Dalam  menjelaskan sikap Rasulullah dan petunjuk
beliau dalam mempergauli isteri, Imam Ibnu Qayyim berkata:
"Sikap
Rasulullah saw. terhadap isteri-isterinya 
ialah bergaul dan berakhlak baik kepada mereka. Beliau pernah menyuruh
gadis-gadis Anshar  menemani  Aisyah 
bermain. Apabila  isterinya  (Aisyah) 
menginginkan sesuatu yang tidak terlarang menurut agama, beliau
menurutinya. Bila Aisyah  minum  dari 
suatu  bejana,  maka 
beliau ambil bejana itu dan beliau minum daripadanya pula dan beliau letakkan  mulut 
beliau  di  tempat 
mulut  Aisyah tadi (bergantian
minum pada satu bejana/tempat), dan 
beliau juga biasa makan kikil bergantian dengan Aisyah."
Beliau  biasa 
bersandar  di  pangkuan 
Aisyah,  beliau membaca  Al 
Qur'an  sedang  kepala 
beliau  berada  di pangkuannya.  Bahkan pernah ketika Aisyah sedang haidh, beliau  menyuruhnya  
memakai   sarung,   lalu  
beliau memeluknya.  Bahkan,  pernah 
juga  menciumnya, padahal beliau
sedang berpuasa.
Diantara
kelemahlembutan dan akhlak  baik  beliau 
lagi ialah   beliau   memperkenankannya  untuk 
bermain  dan mempertunjukkan
kepadanya permainan orang-orang  Habsyi ketika  mereka 
sedang  bermain di masjid, dia
(Aisyah) menyandarkan kepalanya ke pundak beliau  untuk 
melihat permainan 
orang-orang  Habsyi  itu.

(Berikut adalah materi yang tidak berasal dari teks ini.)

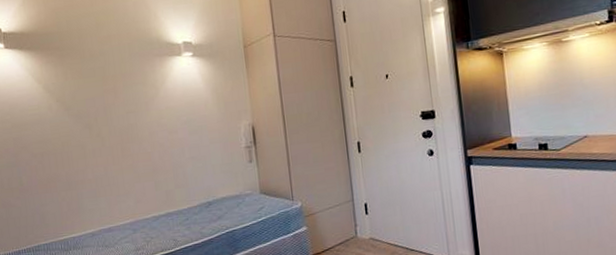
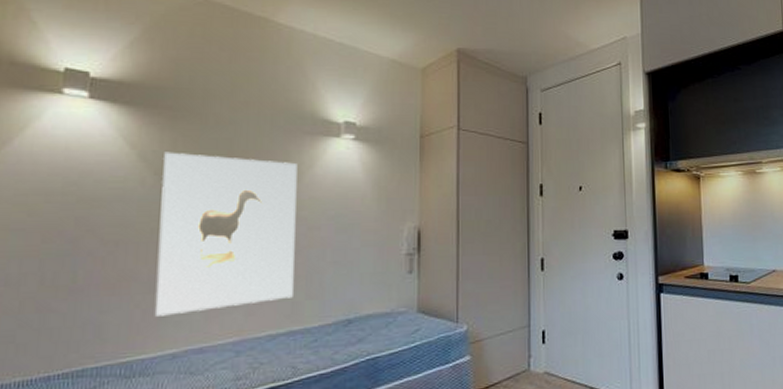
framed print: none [60,81,166,206] -> present [154,152,297,316]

Beliau juga pernah berlomba lari dengan
Aisyah dua kali, dan  keluar  dari rumah bersama-sama.
Sabda
Nabi saw:
"Sebaik-baik  kamu 
ialah  yang  paling 
baik  terhadap keluarganya, dan
aku  adalah  orang 
yang  paling  baik terhadap keluargaku."
Apabila   selesai  
melaksanakan   shalat  ashar, 
Nabi senantiasa mengelilingi (mengunjungi)  isteri-isterinya dan beliau tanyakan keadaan
mereka, dan bila malam tiba beliau pergi ke rumah isteri beliau yang pada waktu
itu tiba  giliran  beliau 
untuk  bermalam. Aisyah berkata, "Rasulullah  saw. 
tidak   melebihkan   sebagian  
kami terhadap  sebagian  yang 
lain dalam pembagian giliran. Dan setiap hari beliau mengunjungi kami
semuanya, yaitu mendekati  tiap-tiap  isteri beliau tanpa menyentuhnya, hingga  sampai 
kepada  isteri  yang 
menjadi   giliran beliau, lalu
beliau bermalam di situ."1
Kalau  kita 
renungkan apa yang telah kita kutip disini mengenai petunjuk Nabi
saw.  tentang  pergaulan 
beliau dengan  isteri-isteri  beliau, kita dapati bahwa beliau sangat
memperhatikan mereka, menanyakan keadaan mereka, dan   mendekati 
mereka.  Tetapi  beliau 
mengkhususkan Aisyah dengan perhatian lebih, namun ini bukan  berarti beliau   bersikap 
pilih  kasih,  tetapi 
karena  untuk menjaga kejiwaan
Aisyah yang beliau nikahi ketika masih perawan dan karena usianya yang masih
muda.
Beliau  mengawini 
Aisyah ketika masih gadis kecil yang belum mengenal seorang  laki-laki 
pun  selain  beliau. Kebutuhan  wanita 
muda  seperti ini terhadap
laki-laki lebih besar dibandingkan dengan wanita janda yang lebih tua dan telah
berpengalaman. Yang kami maksudkan dengan kebutuhan disini bukan  sekadar 
nafkah,  pakaian,  dan hubungan biologis saja, bahkan kebutuhan
psikologis dan spiritualnya lebih penting 
dan  lebih  dalam 
daripada semua  itu. Karena itu,
tidaklah mengherankan jika kita lihat 
Nabi  saw.  selalu 
ingat  aspek  tersebut  
dan senantiasa   memberikan   haknya  
serta  tidak  pernah melupakannya  meskipun 
tugas  yang  diembannya 
besar, seperti  mengatur  strategi dakwah, membangun umat, dan menegakkan
daulah.
"Sungguh
pada diri Rasulullah itu terdapat teladan yang bagus bagi kamu."
Mahabenar
Allah dengan segala firman-Nya.
Catatan
kaki: 
1
Zadul Ma'ad 1:78-79, terbitan Sunnah Muhammadiyyah.